American architecture, planning, and development culture is obsessed with authorship, often at the expense of authenticity. There’s an unspoken sense that urban interventions are only worthwhile if someone can say, “I planned that.” This, however, is narcissistic, limiting, and profoundly anti-urban. It results in the problems the great sociologist Richard Sennett described in his book The Uses of Disorder, namely that urban planners become too preoccupied with stopping unplanned things from happening and, in the end, have no idea how to create. This suburban ethos has invaded our cities over the last 100 years, leaving its DNA in urban renewal, NIMBYism, and the highly scripted specific planning we engage in to the exclusion of real game changers like investment in infrastructure and the public realm, the places hungriest for real planning. At Civic Enterprise we believe that the best neighborhoods have invented themselves over time (generally on a foundation of public infrastructure). And, instead of trying to erase that history, as so many plans and projects implicitly try to do, we want to find that value in organic places and build on it.

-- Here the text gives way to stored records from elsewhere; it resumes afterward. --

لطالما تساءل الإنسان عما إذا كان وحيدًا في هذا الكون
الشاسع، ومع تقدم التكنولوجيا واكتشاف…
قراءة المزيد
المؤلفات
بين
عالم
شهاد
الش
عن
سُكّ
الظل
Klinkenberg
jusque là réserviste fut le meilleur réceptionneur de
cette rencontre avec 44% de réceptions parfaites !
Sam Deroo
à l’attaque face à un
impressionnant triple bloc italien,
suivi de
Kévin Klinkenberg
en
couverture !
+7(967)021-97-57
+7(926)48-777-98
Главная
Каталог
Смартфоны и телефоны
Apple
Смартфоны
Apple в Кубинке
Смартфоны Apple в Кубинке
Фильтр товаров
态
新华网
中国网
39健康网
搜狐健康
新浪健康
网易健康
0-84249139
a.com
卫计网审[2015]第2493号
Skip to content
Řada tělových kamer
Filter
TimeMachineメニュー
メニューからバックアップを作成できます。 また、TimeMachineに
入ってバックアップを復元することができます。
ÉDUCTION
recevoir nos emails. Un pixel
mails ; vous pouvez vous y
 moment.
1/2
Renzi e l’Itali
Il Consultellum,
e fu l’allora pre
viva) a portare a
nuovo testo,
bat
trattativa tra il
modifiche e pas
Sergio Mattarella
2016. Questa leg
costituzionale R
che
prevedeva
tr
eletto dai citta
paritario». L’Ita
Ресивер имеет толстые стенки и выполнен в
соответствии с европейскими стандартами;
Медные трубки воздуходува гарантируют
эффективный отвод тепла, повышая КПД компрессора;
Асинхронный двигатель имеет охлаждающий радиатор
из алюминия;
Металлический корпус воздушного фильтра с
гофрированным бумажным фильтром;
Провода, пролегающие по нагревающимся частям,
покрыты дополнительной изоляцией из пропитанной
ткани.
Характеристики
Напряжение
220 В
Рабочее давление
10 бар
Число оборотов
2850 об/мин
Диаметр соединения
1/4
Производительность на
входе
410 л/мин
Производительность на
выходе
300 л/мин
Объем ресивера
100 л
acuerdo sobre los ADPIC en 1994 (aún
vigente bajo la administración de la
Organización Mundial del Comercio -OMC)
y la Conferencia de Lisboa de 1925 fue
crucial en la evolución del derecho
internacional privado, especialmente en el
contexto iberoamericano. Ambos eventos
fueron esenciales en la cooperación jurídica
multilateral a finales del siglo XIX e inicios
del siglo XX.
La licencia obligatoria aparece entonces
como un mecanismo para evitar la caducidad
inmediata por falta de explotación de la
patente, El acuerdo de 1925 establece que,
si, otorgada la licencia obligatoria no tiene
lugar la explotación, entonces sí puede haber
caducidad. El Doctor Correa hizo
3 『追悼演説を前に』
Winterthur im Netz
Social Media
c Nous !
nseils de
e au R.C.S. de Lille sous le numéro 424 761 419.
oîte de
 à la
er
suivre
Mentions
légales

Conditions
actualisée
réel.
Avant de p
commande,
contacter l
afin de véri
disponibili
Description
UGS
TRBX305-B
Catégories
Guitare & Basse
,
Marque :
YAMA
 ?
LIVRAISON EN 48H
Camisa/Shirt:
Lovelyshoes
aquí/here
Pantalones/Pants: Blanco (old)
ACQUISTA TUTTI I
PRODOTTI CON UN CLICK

The Bradbury Building was built in downtown Los Angeles in the 1890s. Photo credit: Alex Bandful. Used under Creative Commons license.
So, as someone who is thinking about the cities a lot, what is your favorite…
Urban view: Jamestown, St. Helena, South Atlantic Ocean. A cosmopolitan town of fewer than 1,000 people, built almost 400 years ago, and still largely unchanged. It is the purest evidence I have seen that “urban” is not about how big a place is, but about how it functions physically and how its people decide to relate to each other.
Favorite building: Wow, so many to choose from. The Bradbury Building in Downtown L.A. is one of my favorites. I love it not just because it is an urban geode, but also because of its story. It was designed in the 1890s by George Wyman, a draftsman who was inspired to take the commission after consulting a Ouija board. It sits at Second and Broadway in Downtown L.A., right in the middle of the historic core. It’s like a quiet guest at a loud party who turns out to be the most interesting person in the room.
Favorite city: Los Angeles — so much rich culture and so enticingly misunderstood. I also love Butte, Montana, which, in the early 1900s, thought it was going to be a copper-fueled Chicago and invested in great Richardsonian, bearing-wall skyscrapers that still stand today. Its population now is less than 40,000, but it still retains its immigrant history — Irish, German, Italian, Slavic, etc. There’s even a 100-year-old synagogue downtown that, last I checked, still holds services at least occasionally.
Most impressive urban infrastructure: The canals of Venice, Italy.
Best book/film/work of art about cities: Wings of Desire, a film by Wim Wenders. It’s about über-cool, omniscient angels in Berlin. One falls in love with a trapeze artist and chooses to give up his status and vantage in order to experience real life in the flesh. He becomes a regular, schlubby guy in a bad sweater. But he gets to feel the cold city air, warm himself with fresh coffee, and touch the person he loves. We in the land-use world would do well to do all those things every so often.